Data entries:
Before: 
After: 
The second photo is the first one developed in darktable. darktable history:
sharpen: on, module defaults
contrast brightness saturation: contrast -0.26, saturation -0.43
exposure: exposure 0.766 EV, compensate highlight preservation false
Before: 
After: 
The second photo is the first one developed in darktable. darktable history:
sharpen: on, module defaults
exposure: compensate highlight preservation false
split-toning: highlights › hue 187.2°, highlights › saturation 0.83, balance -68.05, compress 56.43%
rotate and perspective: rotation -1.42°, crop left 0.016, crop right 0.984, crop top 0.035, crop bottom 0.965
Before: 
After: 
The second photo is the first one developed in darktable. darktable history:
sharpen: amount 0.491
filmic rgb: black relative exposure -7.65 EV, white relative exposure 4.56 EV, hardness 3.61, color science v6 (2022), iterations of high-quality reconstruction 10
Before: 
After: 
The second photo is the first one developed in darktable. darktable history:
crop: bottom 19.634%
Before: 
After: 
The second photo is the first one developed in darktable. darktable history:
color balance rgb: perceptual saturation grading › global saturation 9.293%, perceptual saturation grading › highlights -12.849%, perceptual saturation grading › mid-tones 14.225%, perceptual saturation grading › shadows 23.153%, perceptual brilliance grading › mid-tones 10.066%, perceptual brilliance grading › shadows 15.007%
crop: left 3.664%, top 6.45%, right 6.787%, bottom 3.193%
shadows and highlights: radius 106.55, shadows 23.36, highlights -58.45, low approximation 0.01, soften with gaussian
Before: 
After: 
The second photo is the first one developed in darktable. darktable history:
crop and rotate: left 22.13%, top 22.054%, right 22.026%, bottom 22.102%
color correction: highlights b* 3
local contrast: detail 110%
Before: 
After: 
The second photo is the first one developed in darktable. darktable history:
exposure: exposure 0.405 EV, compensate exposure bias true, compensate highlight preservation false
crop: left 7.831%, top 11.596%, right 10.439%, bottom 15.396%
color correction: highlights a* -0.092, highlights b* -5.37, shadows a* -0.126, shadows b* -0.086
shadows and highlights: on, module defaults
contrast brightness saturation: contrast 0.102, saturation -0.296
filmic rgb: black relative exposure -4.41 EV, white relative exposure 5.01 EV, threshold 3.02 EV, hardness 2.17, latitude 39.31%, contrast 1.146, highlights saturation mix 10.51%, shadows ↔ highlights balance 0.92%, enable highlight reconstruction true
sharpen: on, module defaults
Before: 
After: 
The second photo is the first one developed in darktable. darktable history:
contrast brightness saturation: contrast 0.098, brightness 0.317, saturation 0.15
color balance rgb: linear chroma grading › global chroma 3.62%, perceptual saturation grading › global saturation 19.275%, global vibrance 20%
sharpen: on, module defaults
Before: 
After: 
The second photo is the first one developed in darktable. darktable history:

▶ Stated task:
Rewrite all of the entries above, swapping every "developed" for "edited" and leaving everything else unchanged.

▶ Answer to this problem:
Before: 
After: 
The second photo is the first one edited in darktable. darktable history:
sharpen: on, module defaults
contrast brightness saturation: contrast -0.26, saturation -0.43
exposure: exposure 0.766 EV, compensate highlight preservation false
Before: 
After: 
The second photo is the first one edited in darktable. darktable history:
sharpen: on, module defaults
exposure: compensate highlight preservation false
split-toning: highlights › hue 187.2°, highlights › saturation 0.83, balance -68.05, compress 56.43%
rotate and perspective: rotation -1.42°, crop left 0.016, crop right 0.984, crop top 0.035, crop bottom 0.965
Before: 
After: 
The second photo is the first one edited in darktable. darktable history:
sharpen: amount 0.491
filmic rgb: black relative exposure -7.65 EV, white relative exposure 4.56 EV, hardness 3.61, color science v6 (2022), iterations of high-quality reconstruction 10
Before: 
After: 
The second photo is the first one edited in darktable. darktable history:
crop: bottom 19.634%
Before: 
After: 
The second photo is the first one edited in darktable. darktable history:
color balance rgb: perceptual saturation grading › global saturation 9.293%, perceptual saturation grading › highlights -12.849%, perceptual saturation grading › mid-tones 14.225%, perceptual saturation grading › shadows 23.153%, perceptual brilliance grading › mid-tones 10.066%, perceptual brilliance grading › shadows 15.007%
crop: left 3.664%, top 6.45%, right 6.787%, bottom 3.193%
shadows and highlights: radius 106.55, shadows 23.36, highlights -58.45, low approximation 0.01, soften with gaussian
Before: 
After: 
The second photo is the first one edited in darktable. darktable history:
crop and rotate: left 22.13%, top 22.054%, right 22.026%, bottom 22.102%
color correction: highlights b* 3
local contrast: detail 110%
Before: 
After: 
The second photo is the first one edited in darktable. darktable history:
exposure: exposure 0.405 EV, compensate exposure bias true, compensate highlight preservation false
crop: left 7.831%, top 11.596%, right 10.439%, bottom 15.396%
color correction: highlights a* -0.092, highlights b* -5.37, shadows a* -0.126, shadows b* -0.086
shadows and highlights: on, module defaults
contrast brightness saturation: contrast 0.102, saturation -0.296
filmic rgb: black relative exposure -4.41 EV, white relative exposure 5.01 EV, threshold 3.02 EV, hardness 2.17, latitude 39.31%, contrast 1.146, highlights saturation mix 10.51%, shadows ↔ highlights balance 0.92%, enable highlight reconstruction true
sharpen: on, module defaults
Before: 
After: 
The second photo is the first one edited in darktable. darktable history:
contrast brightness saturation: contrast 0.098, brightness 0.317, saturation 0.15
color balance rgb: linear chroma grading › global chroma 3.62%, perceptual saturation grading › global saturation 19.275%, global vibrance 20%
sharpen: on, module defaults
Before: 
After: 
The second photo is the first one edited in darktable. darktable history:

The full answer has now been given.